What is expected
Every line below between the one holding "Table 2. The" and the one holding "Figure 6. Dendrogram", inclusive, should be copied exactly, and no other line.

Exercise data
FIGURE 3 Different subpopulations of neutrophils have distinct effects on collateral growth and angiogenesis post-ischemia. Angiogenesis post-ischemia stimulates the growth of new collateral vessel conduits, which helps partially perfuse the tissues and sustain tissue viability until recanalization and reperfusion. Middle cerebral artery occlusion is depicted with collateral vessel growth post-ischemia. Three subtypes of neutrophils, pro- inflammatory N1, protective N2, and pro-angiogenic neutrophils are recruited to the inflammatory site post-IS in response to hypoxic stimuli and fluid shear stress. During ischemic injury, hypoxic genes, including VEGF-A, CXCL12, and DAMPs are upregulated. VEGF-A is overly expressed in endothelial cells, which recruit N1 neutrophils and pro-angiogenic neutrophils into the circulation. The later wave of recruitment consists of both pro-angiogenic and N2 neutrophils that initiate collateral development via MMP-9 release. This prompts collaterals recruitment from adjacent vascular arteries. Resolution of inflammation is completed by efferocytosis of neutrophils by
* * *
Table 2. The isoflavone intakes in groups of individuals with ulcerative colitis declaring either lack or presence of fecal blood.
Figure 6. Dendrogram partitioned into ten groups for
==
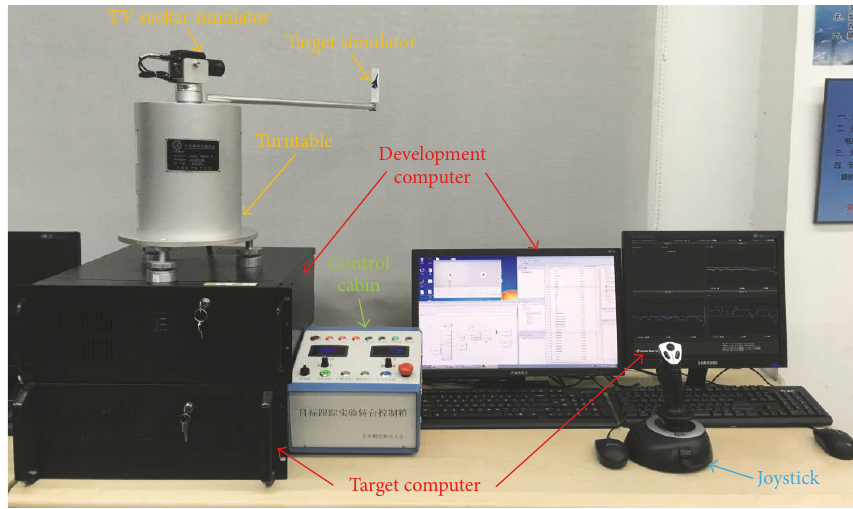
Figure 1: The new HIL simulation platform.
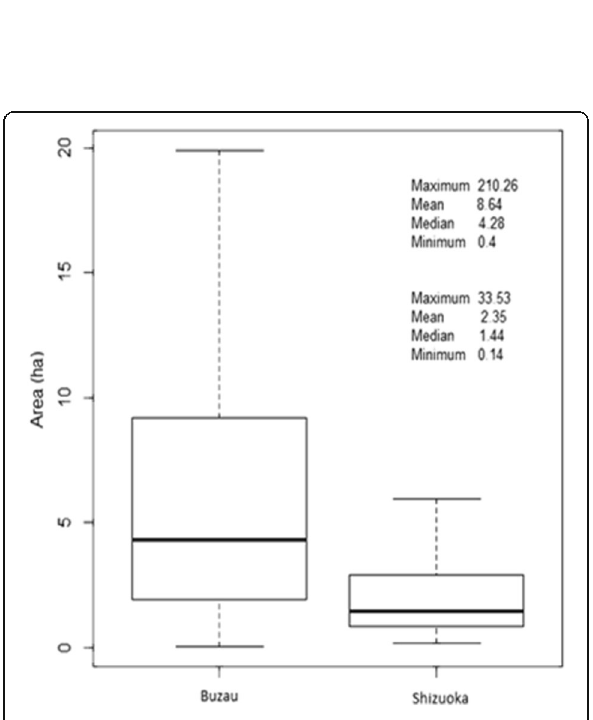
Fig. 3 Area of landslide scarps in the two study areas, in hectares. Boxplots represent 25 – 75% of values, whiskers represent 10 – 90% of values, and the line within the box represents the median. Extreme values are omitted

Response area
Table 2. The isoflavone intakes in groups of individuals with ulcerative colitis declaring either lack or presence of fecal blood.
Figure 6. Dendrogram partitioned into ten groups for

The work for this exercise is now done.